* Given request: Retype each of the following rows without any changes.

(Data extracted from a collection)
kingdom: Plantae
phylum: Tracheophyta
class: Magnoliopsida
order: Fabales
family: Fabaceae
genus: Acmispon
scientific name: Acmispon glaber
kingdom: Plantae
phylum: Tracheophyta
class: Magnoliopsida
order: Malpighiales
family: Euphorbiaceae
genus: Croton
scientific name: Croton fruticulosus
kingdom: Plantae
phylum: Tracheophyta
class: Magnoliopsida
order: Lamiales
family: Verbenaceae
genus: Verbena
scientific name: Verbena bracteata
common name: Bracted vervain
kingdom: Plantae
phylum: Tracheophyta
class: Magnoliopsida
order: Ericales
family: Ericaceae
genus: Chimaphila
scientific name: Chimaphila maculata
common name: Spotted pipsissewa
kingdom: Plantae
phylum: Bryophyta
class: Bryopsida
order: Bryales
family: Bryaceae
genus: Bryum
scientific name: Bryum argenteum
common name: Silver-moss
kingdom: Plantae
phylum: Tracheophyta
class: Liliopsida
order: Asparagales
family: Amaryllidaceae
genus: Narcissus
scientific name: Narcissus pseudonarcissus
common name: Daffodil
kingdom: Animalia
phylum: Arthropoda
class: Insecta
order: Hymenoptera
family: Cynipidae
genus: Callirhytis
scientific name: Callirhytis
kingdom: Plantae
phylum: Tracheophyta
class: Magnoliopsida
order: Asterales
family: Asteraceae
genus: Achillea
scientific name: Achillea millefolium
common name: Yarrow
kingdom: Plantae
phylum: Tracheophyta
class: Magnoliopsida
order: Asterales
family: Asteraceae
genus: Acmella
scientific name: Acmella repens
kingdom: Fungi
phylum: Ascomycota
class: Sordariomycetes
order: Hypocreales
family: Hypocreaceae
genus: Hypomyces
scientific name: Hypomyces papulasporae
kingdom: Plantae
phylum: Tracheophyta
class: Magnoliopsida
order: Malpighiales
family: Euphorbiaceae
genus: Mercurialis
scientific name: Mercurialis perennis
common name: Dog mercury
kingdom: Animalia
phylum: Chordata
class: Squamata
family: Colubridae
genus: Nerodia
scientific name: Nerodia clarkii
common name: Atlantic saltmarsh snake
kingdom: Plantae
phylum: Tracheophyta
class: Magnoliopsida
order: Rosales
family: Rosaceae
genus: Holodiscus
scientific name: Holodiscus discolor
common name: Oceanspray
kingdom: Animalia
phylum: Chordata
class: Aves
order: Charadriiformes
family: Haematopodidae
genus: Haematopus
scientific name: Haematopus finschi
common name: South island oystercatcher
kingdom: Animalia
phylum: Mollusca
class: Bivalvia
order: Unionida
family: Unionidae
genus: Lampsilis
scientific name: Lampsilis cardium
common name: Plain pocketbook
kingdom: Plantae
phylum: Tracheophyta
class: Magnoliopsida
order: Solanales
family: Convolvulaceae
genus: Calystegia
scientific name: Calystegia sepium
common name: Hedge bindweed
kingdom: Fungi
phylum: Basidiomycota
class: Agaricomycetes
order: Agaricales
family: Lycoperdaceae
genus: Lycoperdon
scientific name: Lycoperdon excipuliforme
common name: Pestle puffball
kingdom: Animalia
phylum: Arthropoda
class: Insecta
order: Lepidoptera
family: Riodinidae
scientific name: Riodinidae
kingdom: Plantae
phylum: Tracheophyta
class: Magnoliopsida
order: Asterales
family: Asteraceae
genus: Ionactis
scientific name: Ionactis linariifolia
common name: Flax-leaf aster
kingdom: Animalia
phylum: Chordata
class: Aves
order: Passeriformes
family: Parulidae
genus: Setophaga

* Output:
kingdom: Plantae
phylum: Tracheophyta
class: Magnoliopsida
order: Fabales
family: Fabaceae
genus: Acmispon
scientific name: Acmispon glaber
kingdom: Plantae
phylum: Tracheophyta
class: Magnoliopsida
order: Malpighiales
family: Euphorbiaceae
genus: Croton
scientific name: Croton fruticulosus
kingdom: Plantae
phylum: Tracheophyta
class: Magnoliopsida
order: Lamiales
family: Verbenaceae
genus: Verbena
scientific name: Verbena bracteata
common name: Bracted vervain
kingdom: Plantae
phylum: Tracheophyta
class: Magnoliopsida
order: Ericales
family: Ericaceae
genus: Chimaphila
scientific name: Chimaphila maculata
common name: Spotted pipsissewa
kingdom: Plantae
phylum: Bryophyta
class: Bryopsida
order: Bryales
family: Bryaceae
genus: Bryum
scientific name: Bryum argenteum
common name: Silver-moss
kingdom: Plantae
phylum: Tracheophyta
class: Liliopsida
order: Asparagales
family: Amaryllidaceae
genus: Narcissus
scientific name: Narcissus pseudonarcissus
common name: Daffodil
kingdom: Animalia
phylum: Arthropoda
class: Insecta
order: Hymenoptera
family: Cynipidae
genus: Callirhytis
scientific name: Callirhytis
kingdom: Plantae
phylum: Tracheophyta
class: Magnoliopsida
order: Asterales
family: Asteraceae
genus: Achillea
scientific name: Achillea millefolium
common name: Yarrow
kingdom: Plantae
phylum: Tracheophyta
class: Magnoliopsida
order: Asterales
family: Asteraceae
genus: Acmella
scientific name: Acmella repens
kingdom: Fungi
phylum: Ascomycota
class: Sordariomycetes
order: Hypocreales
family: Hypocreaceae
genus: Hypomyces
scientific name: Hypomyces papulasporae
kingdom: Plantae
phylum: Tracheophyta
class: Magnoliopsida
order: Malpighiales
family: Euphorbiaceae
genus: Mercurialis
scientific name: Mercurialis perennis
common name: Dog mercury
kingdom: Animalia
phylum: Chordata
class: Squamata
family: Colubridae
genus: Nerodia
scientific name: Nerodia clarkii
common name: Atlantic saltmarsh snake
kingdom: Plantae
phylum: Tracheophyta
class: Magnoliopsida
order: Rosales
family: Rosaceae
genus: Holodiscus
scientific name: Holodiscus discolor
common name: Oceanspray
kingdom: Animalia
phylum: Chordata
class: Aves
order: Charadriiformes
family: Haematopodidae
genus: Haematopus
scientific name: Haematopus finschi
common name: South island oystercatcher
kingdom: Animalia
phylum: Mollusca
class: Bivalvia
order: Unionida
family: Unionidae
genus: Lampsilis
scientific name: Lampsilis cardium
common name: Plain pocketbook
kingdom: Plantae
phylum: Tracheophyta
class: Magnoliopsida
order: Solanales
family: Convolvulaceae
genus: Calystegia
scientific name: Calystegia sepium
common name: Hedge bindweed
kingdom: Fungi
phylum: Basidiomycota
class: Agaricomycetes
order: Agaricales
family: Lycoperdaceae
genus: Lycoperdon
scientific name: Lycoperdon excipuliforme
common name: Pestle puffball
kingdom: Animalia
phylum: Arthropoda
class: Insecta
order: Lepidoptera
family: Riodinidae
scientific name: Riodinidae
kingdom: Plantae
phylum: Tracheophyta
class: Magnoliopsida
order: Asterales
family: Asteraceae
genus: Ionactis
scientific name: Ionactis linariifolia
common name: Flax-leaf aster
kingdom: Animalia
phylum: Chordata
class: Aves
order: Passeriformes
family: Parulidae
genus: Setophaga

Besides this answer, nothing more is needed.